Records held in a dataset:

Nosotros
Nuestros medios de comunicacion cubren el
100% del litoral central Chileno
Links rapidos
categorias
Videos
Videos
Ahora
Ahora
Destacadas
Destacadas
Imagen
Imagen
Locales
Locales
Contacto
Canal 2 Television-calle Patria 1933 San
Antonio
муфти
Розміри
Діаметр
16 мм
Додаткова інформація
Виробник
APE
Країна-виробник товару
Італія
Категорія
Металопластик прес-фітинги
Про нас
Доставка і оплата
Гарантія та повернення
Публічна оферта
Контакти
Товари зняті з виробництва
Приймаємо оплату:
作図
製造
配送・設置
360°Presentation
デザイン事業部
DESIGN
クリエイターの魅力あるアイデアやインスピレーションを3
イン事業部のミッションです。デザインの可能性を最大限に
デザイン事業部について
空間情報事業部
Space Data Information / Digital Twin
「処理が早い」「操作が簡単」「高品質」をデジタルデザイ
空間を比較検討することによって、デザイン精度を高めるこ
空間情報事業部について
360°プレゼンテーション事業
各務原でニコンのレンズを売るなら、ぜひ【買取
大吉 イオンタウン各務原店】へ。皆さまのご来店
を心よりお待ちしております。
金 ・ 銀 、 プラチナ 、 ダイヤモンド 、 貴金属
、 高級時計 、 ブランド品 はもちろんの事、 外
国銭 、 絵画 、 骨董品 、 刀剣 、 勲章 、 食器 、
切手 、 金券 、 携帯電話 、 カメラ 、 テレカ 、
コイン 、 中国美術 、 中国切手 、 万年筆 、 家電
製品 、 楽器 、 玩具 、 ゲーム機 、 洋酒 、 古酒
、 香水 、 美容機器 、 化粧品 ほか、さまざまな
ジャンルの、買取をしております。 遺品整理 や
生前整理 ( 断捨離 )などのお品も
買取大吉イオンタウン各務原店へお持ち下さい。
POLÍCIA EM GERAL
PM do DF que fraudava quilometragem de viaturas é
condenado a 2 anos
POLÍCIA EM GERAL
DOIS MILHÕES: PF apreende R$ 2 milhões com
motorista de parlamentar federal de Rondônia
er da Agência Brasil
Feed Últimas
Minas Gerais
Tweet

WORK REQUIRED: Reproduce the material word for word, from its opening line through the line that contains "コイン 、 中国美術 、 中国切手 、 万年筆 、 家電", including both of those lines.

OUTPUT FOR THIS TASK:
Nosotros
Nuestros medios de comunicacion cubren el
100% del litoral central Chileno
Links rapidos
categorias
Videos
Videos
Ahora
Ahora
Destacadas
Destacadas
Imagen
Imagen
Locales
Locales
Contacto
Canal 2 Television-calle Patria 1933 San
Antonio
муфти
Розміри
Діаметр
16 мм
Додаткова інформація
Виробник
APE
Країна-виробник товару
Італія
Категорія
Металопластик прес-фітинги
Про нас
Доставка і оплата
Гарантія та повернення
Публічна оферта
Контакти
Товари зняті з виробництва
Приймаємо оплату:
作図
製造
配送・設置
360°Presentation
デザイン事業部
DESIGN
クリエイターの魅力あるアイデアやインスピレーションを3
イン事業部のミッションです。デザインの可能性を最大限に
デザイン事業部について
空間情報事業部
Space Data Information / Digital Twin
「処理が早い」「操作が簡単」「高品質」をデジタルデザイ
空間を比較検討することによって、デザイン精度を高めるこ
空間情報事業部について
360°プレゼンテーション事業
各務原でニコンのレンズを売るなら、ぜひ【買取
大吉 イオンタウン各務原店】へ。皆さまのご来店
を心よりお待ちしております。
金 ・ 銀 、 プラチナ 、 ダイヤモンド 、 貴金属
、 高級時計 、 ブランド品 はもちろんの事、 外
国銭 、 絵画 、 骨董品 、 刀剣 、 勲章 、 食器 、
切手 、 金券 、 携帯電話 、 カメラ 、 テレカ 、
コイン 、 中国美術 、 中国切手 、 万年筆 、 家電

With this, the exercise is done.